159 乱闘の始まり
「おい、貴様なにをしている!殿下の身を傷つけるなど大罪だ!この場で首をはねてやる!」
兵士はルークの行動にヒートアップし、剣を抜く。しかし、それでもルークは引き下がろうとしない。もしも、自分が引きさがってしまえば間違いなくクレハは連れていかれてしまう。それだけは我慢できなかったのだ。
「無礼だと、ふざけるなよ!オーナーを誘拐しようとしたくせに何が無礼だ!お前たちなんてやっていることは盗賊と変わりないじゃないか!」
そんなルークの言葉にただでさえ沸点が低い兵士は限界を迎えてしまう。
「貴様!誇りある我々を盗賊などと侮辱する気か!もう許せん、殿下、こいつを処刑する許可を!」
「はぁ、仕方ないね。彼が僕とクレハの邪魔をするというのであればそれは自業自得だ。悪いけど、死んでもらおうか。」
そんな第四皇子の無慈悲とも理不尽ともいえる命令を聞いた兵士はすぐさまルークを殺害しようと剣を向ける。
しかし、そんなルークを助けたのは意外な人物だった。突然、兵士に向かってガラス瓶が投げつけられたのだ。さっきに満ち溢れていた兵士はその衝撃で血を流し、倒れ込んでしまう。
「お、おい!大丈夫か!誰だ、こんなことをしたのは。兵士に対する暴行は犯罪だぞ!」
第四皇子が叫びだし、引き連れていた兵士たちも自分たちに被害が及ばないように周囲を警戒している。

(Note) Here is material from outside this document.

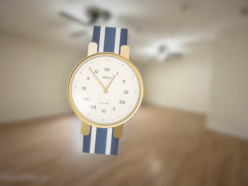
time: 12:53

「おいおい、何が犯罪だ!お前のやっていることの方がよほど犯罪じゃないか!」
クレハとルークの二人はその声の主を確認する為に振り向くと、そこにいたのはポティリ男爵やコーカリアス王国の出店枠の貴族や商人だった。
「ポティリ男爵!それに皆さんも、これはいったい?」
「ビオミカ男爵!先ほどからの話は聞かせてもらっていたよ。どう見ても悪いのはこいつらだ、あんたは逃げな!ここはあたしらに任せておくれよ!」
「待ってください!それでは皆さんがどんな目に合うか。」
いくら頭のおかしな人間だとしても相手は皇子なのだ。そんなことをしてしまえば彼らの身が危ないと感じたクレハは彼らを引き留めようとする。

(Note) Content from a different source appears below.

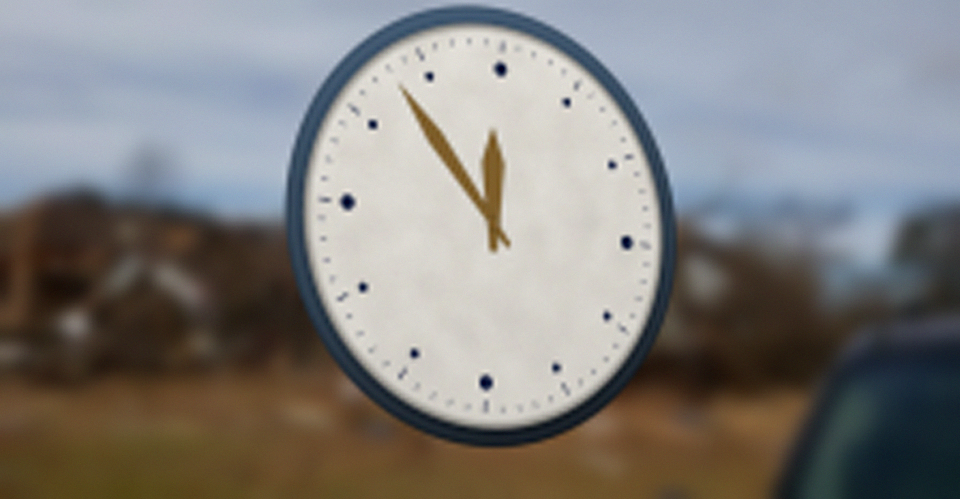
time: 11:53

「何を言っているんだい!こっちはこんなに人数がいるんだよ、この程度どうにでもなるさ!それに、こっちは昨日、あんたに仇を討ってもらった礼があるんだよ。これくらい返させてくれよ。」
ポティリ男爵が言っているのは昨日のテクネー王妃の件だ。みんな、さんざん自分の展示物を彼女にバカにされて、落ち込んでいたがクレハのおかげで彼女はみっともなく逃げ出し、胸の内がスカッとしていたのだ。そのため、みんな口には出していないがクレハに感謝していた。
「何を言っているんですか!そんなことで埋め合わせになんか、なるはずがありません。今なら何とかなりますから、皆さん落ち着いてください!」
「いいや、これが落ち着いていられるか!いいからビオミカ男爵は逃げな、王国まで逃げれば帝国の追っ手は入ってこられないさ。なに、いくらこの国の皇子と言えどビオミカ男爵を誘拐しようとしたんだ。
明らかに大義はこっちにある!きっと、王妃様なら何とかしてくれるさ。だから心配するな!さっさと、部下を連れて逃げな!まぁ、それでも足りないって言うんなら、ここにいる全員にビオミカ男爵の砂糖を譲ってくれれば文句はないけどね。むしろ何人かはそれが目当てなんじゃないか?まったくケチな奴らだよ!」
こうして、ポティリ男爵たちのおかげでクレハ達は連れ去られる前に万博の会場を逃げ出したのだった。万博以来、一度もなかった途中退場という異例の出来事となっているとも知らずに。